中国共産党から「日当」が出ている……。ネトウヨ脳ここに極まれり、といった感じだが、しかし、これは笑い話では済まされない。事実、こうした「日当」陰謀論がネトウヨに受けるとみて、政治家も公然とそれを利用しているからだ。
現に、自民党の西田昌司参院議員は13年12月、「チャンネル桜」に寄せたビデオレター内で、特定秘密保護法に反対する人びとについて、こう語っている。
「聞くところによりますと、この方々はですね、いろいろな団体から要請を受けてですね、駆り出された、日当が出ているという話もありますけれども、とにかくそういうことが毎日やっているわけですね」
現役議員が根拠もないデマを垂れ流すとは自民党のレベルの低さを露呈させているようなものだが、これこそが安倍政権クオリティなのだろう。
実際、昨年7月に「SEALDsをやっていると、就職できなくなる」とブログで脅したことで問題となった福岡県行橋市の市議会議員である小坪慎也氏も、昨年4月、自身のブログで「労働組合の組合費からデモの日当支払い!?」なるマンガをアップし、“原発反対デモは日当が支払われている”と主張。しかも、このマンガがまとめサイト「ネトウヨにゅーす。」で取り上げられたことを「謝辞」としてわざわざ報告、「この場を借りて感謝申し上げたいと思います」とまで書き添えている。じつはこの小坪議員、無所属ながら初当選した3年前の選挙戦では、安倍チルドレンであり、例の「文化芸術懇話会」の代表を務めた木原稔衆院議員が、わざわざ県外から応援演説にかけつけている。

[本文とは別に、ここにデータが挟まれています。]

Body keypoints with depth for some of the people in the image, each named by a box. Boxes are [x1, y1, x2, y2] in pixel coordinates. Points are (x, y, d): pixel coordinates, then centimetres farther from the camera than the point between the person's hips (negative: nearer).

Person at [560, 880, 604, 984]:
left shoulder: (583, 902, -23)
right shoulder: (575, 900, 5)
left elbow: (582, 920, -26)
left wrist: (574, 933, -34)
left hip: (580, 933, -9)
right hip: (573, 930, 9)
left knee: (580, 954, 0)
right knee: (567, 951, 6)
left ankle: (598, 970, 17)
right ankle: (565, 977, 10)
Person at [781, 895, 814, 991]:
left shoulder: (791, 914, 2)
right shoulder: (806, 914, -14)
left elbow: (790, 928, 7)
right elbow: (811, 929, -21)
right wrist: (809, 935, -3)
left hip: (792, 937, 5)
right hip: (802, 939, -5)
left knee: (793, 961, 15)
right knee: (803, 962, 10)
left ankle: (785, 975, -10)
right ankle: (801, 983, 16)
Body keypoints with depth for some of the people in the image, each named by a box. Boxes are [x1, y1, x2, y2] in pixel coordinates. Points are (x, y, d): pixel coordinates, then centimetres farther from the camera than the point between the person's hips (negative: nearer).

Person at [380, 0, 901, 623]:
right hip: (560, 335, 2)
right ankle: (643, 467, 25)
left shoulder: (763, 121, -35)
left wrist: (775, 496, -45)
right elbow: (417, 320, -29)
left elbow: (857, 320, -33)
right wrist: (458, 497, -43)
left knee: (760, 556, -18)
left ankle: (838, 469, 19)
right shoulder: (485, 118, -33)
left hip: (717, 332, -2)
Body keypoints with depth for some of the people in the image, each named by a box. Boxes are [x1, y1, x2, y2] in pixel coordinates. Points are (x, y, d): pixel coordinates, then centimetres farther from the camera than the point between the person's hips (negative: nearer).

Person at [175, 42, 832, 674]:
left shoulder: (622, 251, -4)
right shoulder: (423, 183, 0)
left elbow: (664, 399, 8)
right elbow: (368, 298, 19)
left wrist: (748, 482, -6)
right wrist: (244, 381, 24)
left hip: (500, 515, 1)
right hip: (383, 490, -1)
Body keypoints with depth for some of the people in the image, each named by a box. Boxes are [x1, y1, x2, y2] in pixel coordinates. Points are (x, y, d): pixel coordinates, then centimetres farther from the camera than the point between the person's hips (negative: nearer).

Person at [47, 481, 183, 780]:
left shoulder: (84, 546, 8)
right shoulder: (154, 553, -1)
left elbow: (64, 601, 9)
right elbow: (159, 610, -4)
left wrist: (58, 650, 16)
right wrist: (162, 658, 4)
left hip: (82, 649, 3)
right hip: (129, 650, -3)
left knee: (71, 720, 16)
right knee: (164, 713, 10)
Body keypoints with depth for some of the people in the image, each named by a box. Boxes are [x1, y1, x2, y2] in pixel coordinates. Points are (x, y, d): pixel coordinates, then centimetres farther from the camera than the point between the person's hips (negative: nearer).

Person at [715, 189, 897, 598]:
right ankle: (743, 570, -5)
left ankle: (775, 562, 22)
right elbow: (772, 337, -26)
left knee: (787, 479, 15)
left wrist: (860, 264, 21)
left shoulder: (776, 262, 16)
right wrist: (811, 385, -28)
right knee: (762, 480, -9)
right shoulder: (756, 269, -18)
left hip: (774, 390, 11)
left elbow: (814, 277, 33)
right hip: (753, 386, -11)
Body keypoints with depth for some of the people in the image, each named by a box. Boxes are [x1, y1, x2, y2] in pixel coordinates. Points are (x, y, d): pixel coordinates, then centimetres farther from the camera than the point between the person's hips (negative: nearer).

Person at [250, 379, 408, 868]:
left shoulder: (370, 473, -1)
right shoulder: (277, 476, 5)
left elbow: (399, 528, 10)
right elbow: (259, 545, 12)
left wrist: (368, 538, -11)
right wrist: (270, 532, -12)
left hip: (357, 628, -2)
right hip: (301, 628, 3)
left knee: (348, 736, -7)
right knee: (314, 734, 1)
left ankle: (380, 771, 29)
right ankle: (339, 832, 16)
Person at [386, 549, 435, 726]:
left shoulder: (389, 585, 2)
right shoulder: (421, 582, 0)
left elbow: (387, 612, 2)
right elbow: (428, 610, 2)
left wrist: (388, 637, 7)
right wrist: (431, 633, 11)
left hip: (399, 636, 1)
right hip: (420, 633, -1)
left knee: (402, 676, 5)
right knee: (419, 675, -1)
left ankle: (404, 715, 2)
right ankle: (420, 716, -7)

このように、「日当が出ている」「アルバイトだ」と根拠のないデマによって批判されてきたのは、核兵器の廃絶や反原発、反基地、そして特定秘密保護法や安保法など、そのいずれもが極右が糾弾する運動ばかりだ。自分たちの主張に反対する運動を貶めて矮小化しようとする陰湿さは折り紙つきではあるが、ネトウヨはこうしたデマを「これが真実だ!」とネット上に拡散することに勤しんできた。
だが、実際は金で人を買収しようとしていたのは、味方陣営のほうだった。……この事実を、百田氏やケント・ギルバート氏、そしてネトウヨ諸君はどう考えるのか。ぜひとも言い分を聞いてみたいものだ。